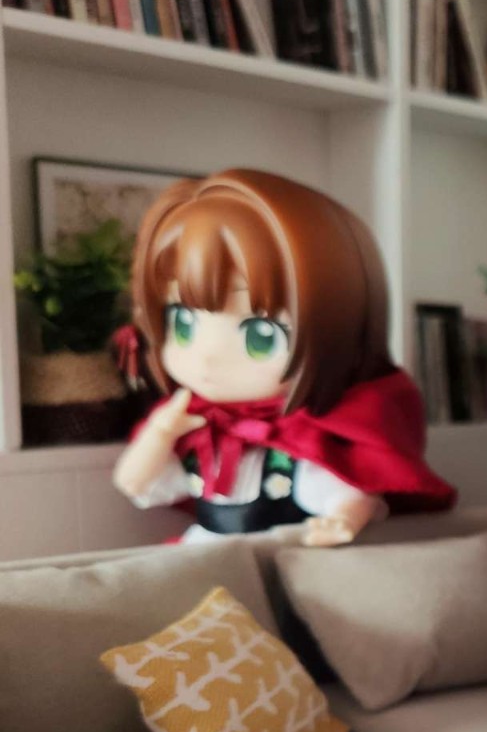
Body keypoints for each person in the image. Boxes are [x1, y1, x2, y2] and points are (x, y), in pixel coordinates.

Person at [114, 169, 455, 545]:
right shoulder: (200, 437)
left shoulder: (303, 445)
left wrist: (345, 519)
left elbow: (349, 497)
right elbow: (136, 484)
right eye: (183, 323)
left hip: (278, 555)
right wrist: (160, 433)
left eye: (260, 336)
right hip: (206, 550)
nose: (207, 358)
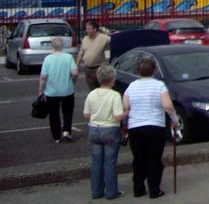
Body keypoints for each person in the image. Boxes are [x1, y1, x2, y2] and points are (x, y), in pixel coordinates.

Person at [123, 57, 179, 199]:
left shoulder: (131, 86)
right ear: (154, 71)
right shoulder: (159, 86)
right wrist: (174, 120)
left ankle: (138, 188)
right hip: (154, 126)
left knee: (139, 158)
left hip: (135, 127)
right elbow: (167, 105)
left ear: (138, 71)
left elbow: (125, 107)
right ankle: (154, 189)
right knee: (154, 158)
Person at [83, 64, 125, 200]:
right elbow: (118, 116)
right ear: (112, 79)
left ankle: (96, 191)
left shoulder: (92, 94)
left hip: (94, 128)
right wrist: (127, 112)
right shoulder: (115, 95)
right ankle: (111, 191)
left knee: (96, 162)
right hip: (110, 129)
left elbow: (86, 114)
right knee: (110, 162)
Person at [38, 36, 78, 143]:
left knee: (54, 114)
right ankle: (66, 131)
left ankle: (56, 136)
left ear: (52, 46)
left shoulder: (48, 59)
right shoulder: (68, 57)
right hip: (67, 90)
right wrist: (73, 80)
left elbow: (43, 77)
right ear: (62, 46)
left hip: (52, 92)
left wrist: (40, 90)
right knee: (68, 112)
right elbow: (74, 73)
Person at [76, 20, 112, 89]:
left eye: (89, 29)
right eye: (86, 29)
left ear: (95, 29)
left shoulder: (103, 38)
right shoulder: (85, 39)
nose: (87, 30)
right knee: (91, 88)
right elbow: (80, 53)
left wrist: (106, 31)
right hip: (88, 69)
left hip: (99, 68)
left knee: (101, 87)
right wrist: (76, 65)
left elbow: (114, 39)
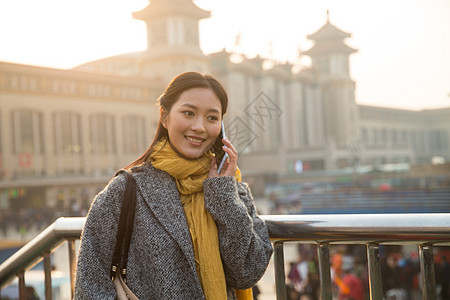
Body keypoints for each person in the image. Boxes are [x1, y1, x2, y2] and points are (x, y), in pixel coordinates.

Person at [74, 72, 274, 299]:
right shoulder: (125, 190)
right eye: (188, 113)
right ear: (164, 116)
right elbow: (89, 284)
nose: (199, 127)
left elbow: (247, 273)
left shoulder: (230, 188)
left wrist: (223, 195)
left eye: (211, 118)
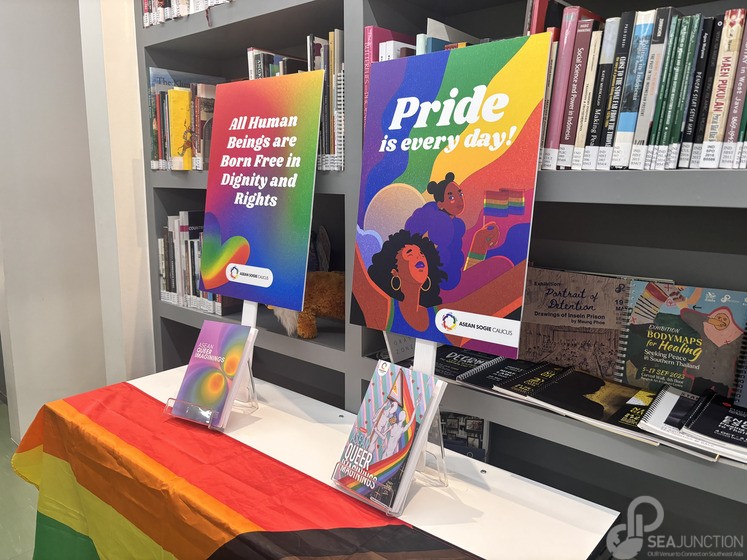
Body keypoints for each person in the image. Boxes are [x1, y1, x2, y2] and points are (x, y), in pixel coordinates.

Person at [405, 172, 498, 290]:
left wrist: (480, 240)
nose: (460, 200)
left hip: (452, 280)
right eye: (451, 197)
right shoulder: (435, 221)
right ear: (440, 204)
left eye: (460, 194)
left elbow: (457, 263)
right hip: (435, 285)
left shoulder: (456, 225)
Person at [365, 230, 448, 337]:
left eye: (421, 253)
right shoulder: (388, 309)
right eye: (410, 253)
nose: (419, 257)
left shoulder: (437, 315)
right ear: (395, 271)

· · · · ·

[Work item] Go through the material and copy each line in which the word "wrist" occurs.

[Solution to the exercise]
left wrist: (345, 519)
right wrist: (160, 433)
right wrist: (174, 120)
right wrist: (127, 112)
right wrist: (73, 80)
left wrist: (40, 90)
left wrist: (106, 31)
right wrist: (76, 65)
left wrist: (223, 195)
left wrist: (480, 240)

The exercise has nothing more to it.